On 11/9/2017 9:15 PM, Alan Grayson wrote:


On Thu, Nov 9, 2017 at 10:05 PM, Brent Meeker <[email protected] <mailto:[email protected]>> wrote:



    On 11/9/2017 8:55 PM, [email protected]
    <mailto:[email protected]> wrote:


    On Thursday, November 9, 2017 at 8:00:45 PM UTC-7, Brent wrote:



        On 11/9/2017 6:23 PM, Alan Grayson wrote:
        The difference between spatially flat and asymptotically
        flat for a huge universe would be virtually impossible to
        distinguish by measuring the sum of angles in a triangle.
        Moreover, I don't see how spatially flat can have nothing to
        do with extent, since in applying Euclidean geometry we
        surely seem to be dealing with an infinitely extended plane.
        TIA.

        Not necessarily.  You could have periodic boundary
        conditions.  But most cosmologists do assume the universe is
        infinite in spatial extent.  Of course the flatness isn't
        measured by triangulation.  It's measured by comparing the
        spatial spectrum of the CMB variations to model predictions
        with different mass densities.
        https://arxiv.org/pdf/astro-ph/0004404
        <https://arxiv.org/pdf/astro-ph/0004404>

        Brent


    However flatness is measured, the criterion still seems Euclidean
    and hence infinite in extent if one believes the triangle
    measured has combined angles of 180 degrees. And I don't see how
    this is distinguishable from asymptotically flat for a huge but
    finite universe.

    It's not.


That's my point. No way of distinguishing flat from asymptotically flat for a huge universe, so the assumption of infinite spatial extent by cosmologists seems unwarranted. But as you note below, the universe could have begun with infinite spatial extent. But ours didn't AFAIK. It began as astronomically tiny and expanded via inflation.
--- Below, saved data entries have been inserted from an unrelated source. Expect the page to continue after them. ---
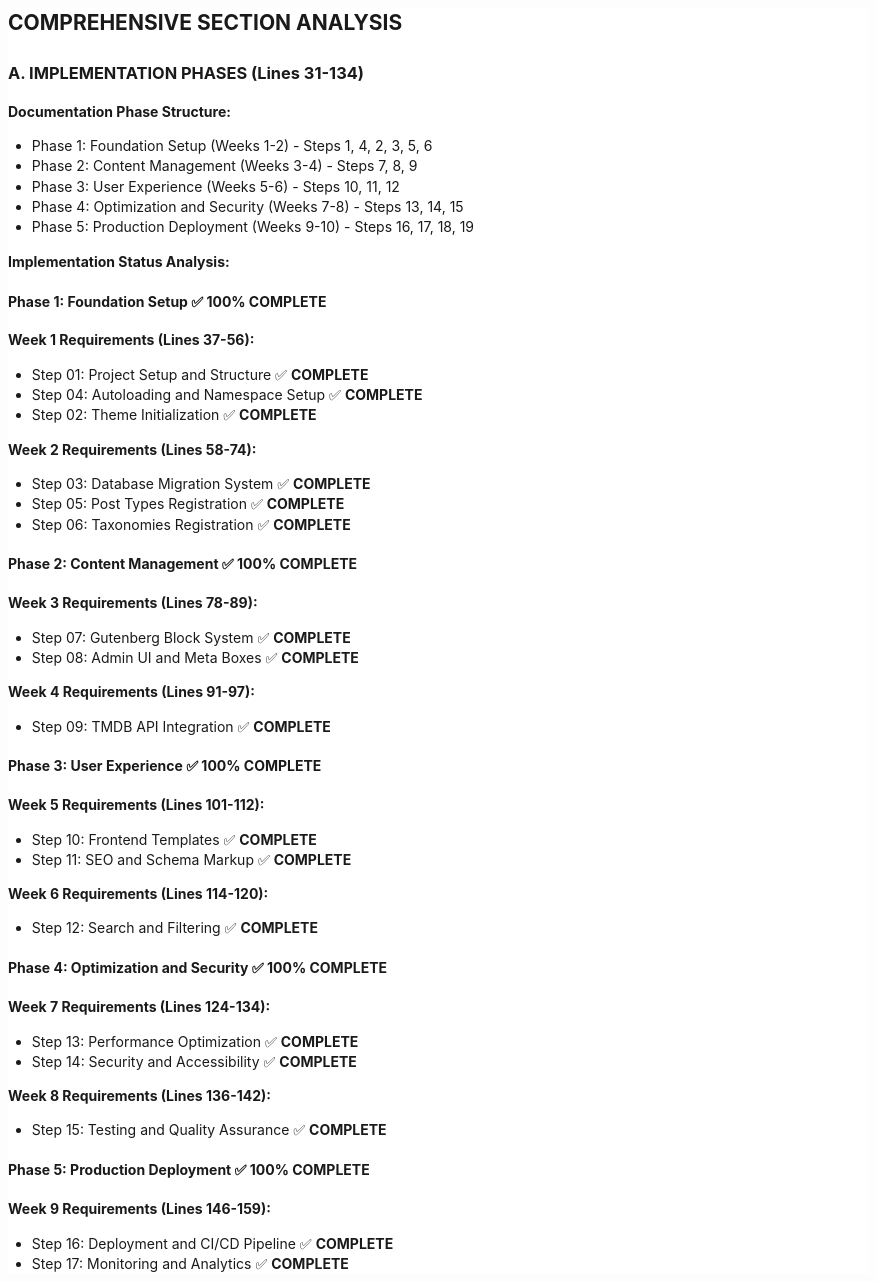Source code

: ## COMPREHENSIVE SECTION ANALYSIS

### A. IMPLEMENTATION PHASES (Lines 31-134)

**Documentation Phase Structure:**
- Phase 1: Foundation Setup (Weeks 1-2) - Steps 1, 4, 2, 3, 5, 6
- Phase 2: Content Management (Weeks 3-4) - Steps 7, 8, 9
- Phase 3: User Experience (Weeks 5-6) - Steps 10, 11, 12
- Phase 4: Optimization and Security (Weeks 7-8) - Steps 13, 14, 15
- Phase 5: Production Deployment (Weeks 9-10) - Steps 16, 17, 18, 19

**Implementation Status Analysis:**

#### Phase 1: Foundation Setup ✅ **100% COMPLETE**
**Week 1 Requirements (Lines 37-56):**
- Step 01: Project Setup and Structure ✅ **COMPLETE**
- Step 04: Autoloading and Namespace Setup ✅ **COMPLETE** 
- Step 02: Theme Initialization ✅ **COMPLETE**

**Week 2 Requirements (Lines 58-74):**
- Step 03: Database Migration System ✅ **COMPLETE**
- Step 05: Post Types Registration ✅ **COMPLETE**
- Step 06: Taxonomies Registration ✅ **COMPLETE**

#### Phase 2: Content Management ✅ **100% COMPLETE**
**Week 3 Requirements (Lines 78-89):**
- Step 07: Gutenberg Block System ✅ **COMPLETE**
- Step 08: Admin UI and Meta Boxes ✅ **COMPLETE**

**Week 4 Requirements (Lines 91-97):**
- Step 09: TMDB API Integration ✅ **COMPLETE**

#### Phase 3: User Experience ✅ **100% COMPLETE**
**Week 5 Requirements (Lines 101-112):**
- Step 10: Frontend Templates ✅ **COMPLETE**
- Step 11: SEO and Schema Markup ✅ **COMPLETE**

**Week 6 Requirements (Lines 114-120):**
- Step 12: Search and Filtering ✅ **COMPLETE**

#### Phase 4: Optimization and Security ✅ **100% COMPLETE**
**Week 7 Requirements (Lines 124-134):**
- Step 13: Performance Optimization ✅ **COMPLETE**
- Step 14: Security and Accessibility ✅ **COMPLETE**

**Week 8 Requirements (Lines 136-142):**
- Step 15: Testing and Quality Assurance ✅ **COMPLETE**

#### Phase 5: Production Deployment ✅ **100% COMPLETE**
**Week 9 Requirements (Lines 146-159):**
- Step 16: Deployment and CI/CD Pipeline ✅ **COMPLETE**
- Step 17: Monitoring and Analytics ✅ **COMPLETE**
But you don't know that.  According to Einstein's equations the visible part of the universe started at /*zero*/ size. Of course no one takes that entirely seriously since at very small distances quantum mechanics must invalidate Einstein's equations.

Brent


    Moreover, it seems contradictory that a universe which has
    expanded for a finite duration, could be infinite in spatial
    extent. TIA.

    It can if it starts off infinite.  Remember the expansion in
    Einstein's equation is just a /*factor*/, not an absolute value.